METHODS: Twenty patients with negative or equivocal evaluation after capsule endoscopy received double-balloon enteroscopy (under anesthesia with propofol) by oral or anal route. The choice of the insertion route of the endoscope for the first attempt at double-balloon enteroscopy was made according to a time index (the value of the time in minutes for transit of the capsule endoscope from the pylorus to the lesion divided by the value of the time for transit of the capsule endoscope from the pylorus to the cecum). An anal route was indicated when the time index was more than 0.50. A second procedure was undertaken through the alternative route several days later when the lesion of interest was not found during the first one. The accuracy for choosing the route of double-balloon enteroscopy according to the capsule time index was then analyzed.
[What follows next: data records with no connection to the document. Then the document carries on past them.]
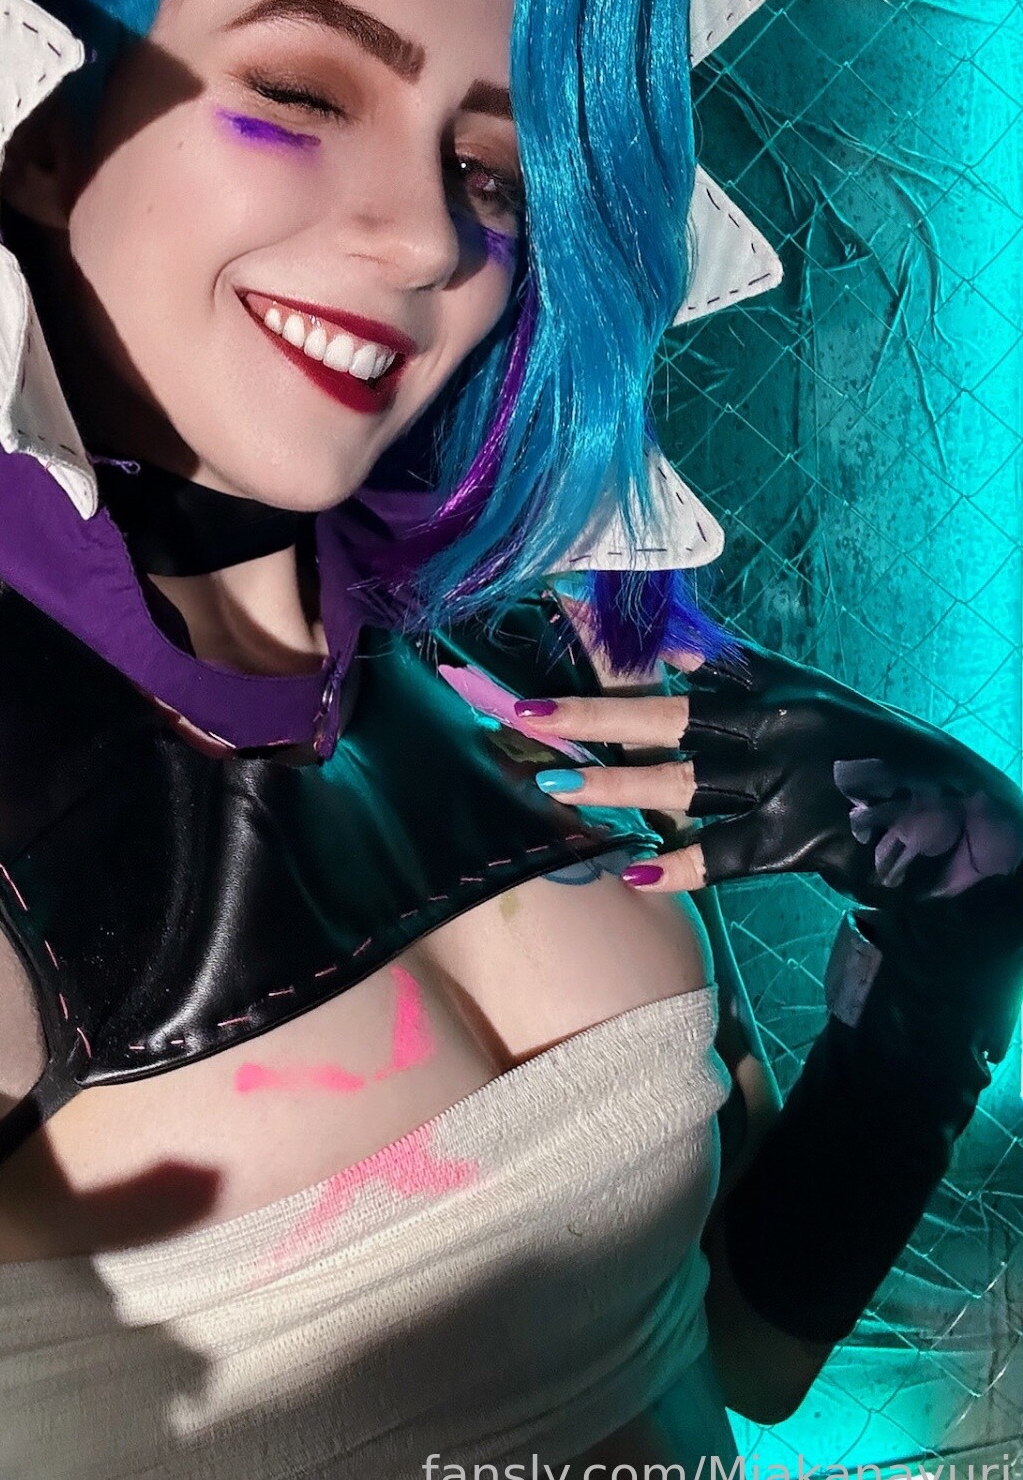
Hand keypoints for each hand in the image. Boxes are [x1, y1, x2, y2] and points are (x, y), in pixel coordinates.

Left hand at [447, 642, 1022, 900]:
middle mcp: (776, 723)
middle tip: (527, 711)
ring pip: (680, 783)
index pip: (685, 652)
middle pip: (666, 715)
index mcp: (776, 683)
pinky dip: (680, 866)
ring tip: (552, 787)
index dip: (620, 637)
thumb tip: (664, 644)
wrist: (953, 818)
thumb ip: (738, 675)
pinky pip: (726, 857)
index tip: (559, 608)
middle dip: (591, 713)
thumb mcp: (810, 697)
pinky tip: (634, 871)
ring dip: (611, 787)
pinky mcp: (800, 840)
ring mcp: (786, 782)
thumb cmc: (868, 755)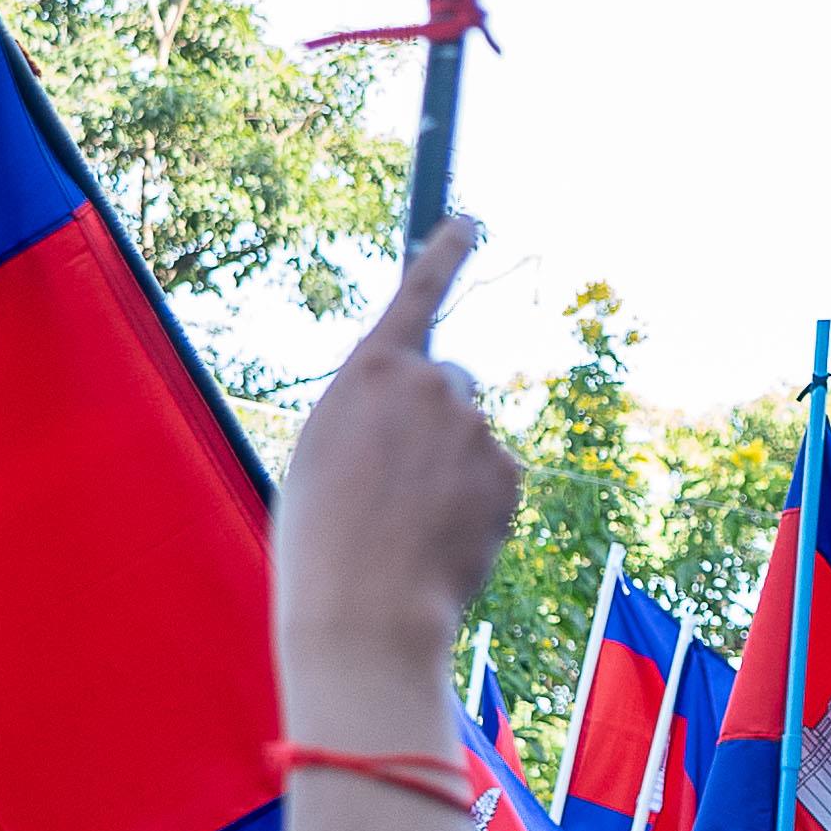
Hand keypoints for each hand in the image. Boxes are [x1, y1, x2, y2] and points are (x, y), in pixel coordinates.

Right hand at [273, 218, 515, 688]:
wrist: (364, 609)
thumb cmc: (323, 537)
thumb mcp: (325, 450)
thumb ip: (373, 413)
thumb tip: (422, 412)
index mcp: (371, 369)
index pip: (418, 293)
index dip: (446, 253)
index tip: (471, 221)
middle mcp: (431, 382)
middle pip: (450, 383)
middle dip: (436, 421)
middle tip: (397, 482)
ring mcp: (475, 425)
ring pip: (470, 437)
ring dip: (452, 469)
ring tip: (410, 524)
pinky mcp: (507, 470)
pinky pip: (494, 478)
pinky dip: (477, 504)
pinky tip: (442, 539)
RESULTS: Five patients with negative evaluation after capsule endoscopy received double-balloon enteroscopy, and a lesion was detected in 1 of these patients when a second procedure by the anal route was performed. Fifteen patients with equivocal evaluation after capsule endoscopy received double-balloon enteroscopy, and the suspected findings were confirmed in 12 (80.0%) of these patients by double-balloon enteroscopy combined with pathological examination. An anal route of the endoscopy at the first attempt with double-balloon enteroscopy was selected on 4 patients (0.99, 0.8, 0.65, and 0.59, respectively), and the lesions were detected in the latter two (with a time index of 0.65 and 0.59, respectively) when a second procedure by the oral route was performed. If the time index of more than 0.75 (with consideration of another report) was used, no further attempts would be needed in these two patients, and the lesions of the other two patients were assumed to be located in the distal ileum and reached by double-balloon endoscopy via anal route exactly.
CONCLUSION: The outcome of capsule endoscopy can direct the choice of routes for double-balloon enteroscopy. A time index of more than 0.75 appears to indicate an anal route as the first procedure.